Items from a dataset, lightly reworded: Dataset items
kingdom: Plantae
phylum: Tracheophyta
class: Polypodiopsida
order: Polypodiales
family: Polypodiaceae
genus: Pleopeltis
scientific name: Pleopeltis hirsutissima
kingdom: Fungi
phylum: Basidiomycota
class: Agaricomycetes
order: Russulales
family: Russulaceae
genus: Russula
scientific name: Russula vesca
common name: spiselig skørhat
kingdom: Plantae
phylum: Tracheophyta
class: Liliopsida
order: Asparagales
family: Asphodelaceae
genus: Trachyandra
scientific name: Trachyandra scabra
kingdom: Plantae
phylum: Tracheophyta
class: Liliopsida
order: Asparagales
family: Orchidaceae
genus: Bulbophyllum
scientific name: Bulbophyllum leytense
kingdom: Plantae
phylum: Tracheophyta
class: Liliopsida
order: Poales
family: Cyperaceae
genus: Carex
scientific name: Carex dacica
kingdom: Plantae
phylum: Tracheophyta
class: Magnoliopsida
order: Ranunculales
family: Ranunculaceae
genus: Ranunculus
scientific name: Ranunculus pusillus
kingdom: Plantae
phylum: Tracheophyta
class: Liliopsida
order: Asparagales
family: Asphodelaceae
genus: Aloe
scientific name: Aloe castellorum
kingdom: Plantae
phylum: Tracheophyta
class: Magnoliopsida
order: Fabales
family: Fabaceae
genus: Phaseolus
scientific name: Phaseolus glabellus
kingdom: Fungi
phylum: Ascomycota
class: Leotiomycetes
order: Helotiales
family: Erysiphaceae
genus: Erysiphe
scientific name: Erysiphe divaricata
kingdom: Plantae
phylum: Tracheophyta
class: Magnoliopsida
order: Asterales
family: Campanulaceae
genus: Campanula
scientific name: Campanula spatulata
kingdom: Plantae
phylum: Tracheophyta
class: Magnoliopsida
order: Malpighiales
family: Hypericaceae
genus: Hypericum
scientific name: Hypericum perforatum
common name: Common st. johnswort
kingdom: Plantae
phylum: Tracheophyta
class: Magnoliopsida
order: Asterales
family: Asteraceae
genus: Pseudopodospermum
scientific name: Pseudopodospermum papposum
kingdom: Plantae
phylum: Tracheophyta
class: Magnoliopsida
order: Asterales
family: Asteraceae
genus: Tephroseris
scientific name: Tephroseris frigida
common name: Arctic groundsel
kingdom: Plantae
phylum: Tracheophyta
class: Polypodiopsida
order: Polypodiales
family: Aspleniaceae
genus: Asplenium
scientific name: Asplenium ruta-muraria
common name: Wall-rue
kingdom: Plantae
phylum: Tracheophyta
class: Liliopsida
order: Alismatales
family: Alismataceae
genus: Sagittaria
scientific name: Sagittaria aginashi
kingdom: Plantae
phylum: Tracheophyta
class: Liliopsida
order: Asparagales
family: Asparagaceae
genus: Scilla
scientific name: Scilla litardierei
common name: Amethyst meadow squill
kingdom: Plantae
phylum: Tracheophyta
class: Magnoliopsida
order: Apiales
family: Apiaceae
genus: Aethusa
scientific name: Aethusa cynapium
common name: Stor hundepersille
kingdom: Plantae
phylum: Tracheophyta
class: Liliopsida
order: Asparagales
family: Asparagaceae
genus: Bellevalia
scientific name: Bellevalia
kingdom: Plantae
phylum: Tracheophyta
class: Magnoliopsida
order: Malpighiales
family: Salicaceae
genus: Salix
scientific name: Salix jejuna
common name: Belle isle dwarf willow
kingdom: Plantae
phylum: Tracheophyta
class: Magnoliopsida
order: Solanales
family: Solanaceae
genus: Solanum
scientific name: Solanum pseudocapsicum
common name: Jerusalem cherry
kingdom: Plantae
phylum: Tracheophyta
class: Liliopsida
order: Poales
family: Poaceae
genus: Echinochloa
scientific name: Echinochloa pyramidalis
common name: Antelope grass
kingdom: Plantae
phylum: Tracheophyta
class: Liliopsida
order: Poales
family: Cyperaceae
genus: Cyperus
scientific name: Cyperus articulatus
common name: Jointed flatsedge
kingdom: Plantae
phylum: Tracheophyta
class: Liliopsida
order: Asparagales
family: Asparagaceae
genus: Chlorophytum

◆ Exercise task ◆
Write out all of the lines above again, unchanged.

◆ Written solution ◆
kingdom: Plantae
phylum: Tracheophyta
class: Polypodiopsida
order: Polypodiales
family: Polypodiaceae
genus: Pleopeltis
scientific name: Pleopeltis hirsutissima
kingdom: Fungi
phylum: Basidiomycota
class: Agaricomycetes
order: Russulales
family: Russulaceae
genus: Russula
scientific name: Russula vesca
common name: spiselig skørhat
kingdom: Plantae
phylum: Tracheophyta
class: Liliopsida
order: Asparagales
family: Asphodelaceae
genus: Trachyandra
scientific name: Trachyandra scabra
kingdom: Plantae
phylum: Tracheophyta
class: Liliopsida
order: Asparagales
family: Orchidaceae
genus: Bulbophyllum
scientific name: Bulbophyllum leytense
kingdom: Plantae
phylum: Tracheophyta
class: Liliopsida
order: Poales
family: Cyperaceae
genus: Carex
scientific name: Carex dacica
kingdom: Plantae
phylum: Tracheophyta
class: Magnoliopsida
order: Ranunculales
family: Ranunculaceae
genus: Ranunculus
scientific name: Ranunculus pusillus
kingdom: Plantae
phylum: Tracheophyta
class: Liliopsida
order: Asparagales
family: Asphodelaceae
genus: Aloe
scientific name: Aloe castellorum
kingdom: Plantae
phylum: Tracheophyta
class: Magnoliopsida
order: Fabales
family: Fabaceae
genus: Phaseolus
scientific name: Phaseolus glabellus
kingdom: Fungi
phylum: Ascomycota
class: Leotiomycetes
order: Helotiales
family: Erysiphaceae
genus: Erysiphe
scientific name: Erysiphe divaricata
kingdom: Plantae
phylum: Tracheophyta
class: Magnoliopsida
order: Asterales
family: Campanulaceae
genus: Campanula
scientific name: Campanula spatulata
kingdom: Plantae
phylum: Tracheophyta
class: Magnoliopsida
order: Malpighiales
family: Hypericaceae
genus: Hypericum
scientific name: Hypericum perforatum
common name: Common st. johnswort
kingdom: Plantae
phylum: Tracheophyta
class: Magnoliopsida
order: Asterales
family: Asteraceae
genus: Pseudopodospermum
scientific name: Pseudopodospermum papposum
kingdom: Plantae
phylum: Tracheophyta
class: Magnoliopsida
order: Asterales
family: Asteraceae
genus: Tephroseris
scientific name: Tephroseris frigida
common name: Arctic groundsel
kingdom: Plantae
phylum: Tracheophyta
class: Polypodiopsida
order: Polypodiales
family: Aspleniaceae
genus: Asplenium
scientific name: Asplenium ruta-muraria
common name: Wall-rue
kingdom: Plantae
phylum: Tracheophyta
class: Liliopsida
order: Alismatales
family: Alismataceae
genus: Sagittaria
scientific name: Sagittaria aginashi
kingdom: Plantae
phylum: Tracheophyta
class: Liliopsida
order: Asparagales
family: Asparagaceae
genus: Scilla
scientific name: Scilla litardierei
common name: Amethyst meadow squill
kingdom: Plantae
phylum: Tracheophyta
class: Magnoliopsida
order: Apiales
family: Apiaceae
genus: Aethusa
scientific name: Aethusa cynapium
common name: Stor hundepersille
kingdom: Plantae
phylum: Tracheophyta
class: Liliopsida
order: Asparagales
family: Asparagaceae
genus: Bellevalia
scientific name: Bellevalia
kingdom: Plantae
phylum: Tracheophyta
class: Magnoliopsida
order: Malpighiales
family: Salicaceae
genus: Salix
scientific name: Salix jejuna
common name: Belle isle dwarf willow
kingdom: Plantae
phylum: Tracheophyta
class: Magnoliopsida
order: Solanales
family: Solanaceae
genus: Solanum
scientific name: Solanum pseudocapsicum
common name: Jerusalem cherry
kingdom: Plantae
phylum: Tracheophyta
class: Liliopsida
order: Poales
family: Poaceae
genus: Echinochloa
scientific name: Echinochloa pyramidalis
common name: Antelope grass
kingdom: Plantae
phylum: Tracheophyta
class: Liliopsida
order: Poales
family: Cyperaceae
genus: Cyperus
scientific name: Cyperus articulatus
common name: Jointed flatsedge
kingdom: Plantae
phylum: Tracheophyta
class: Liliopsida
order: Asparagales
family: Asparagaceae
genus: Chlorophytum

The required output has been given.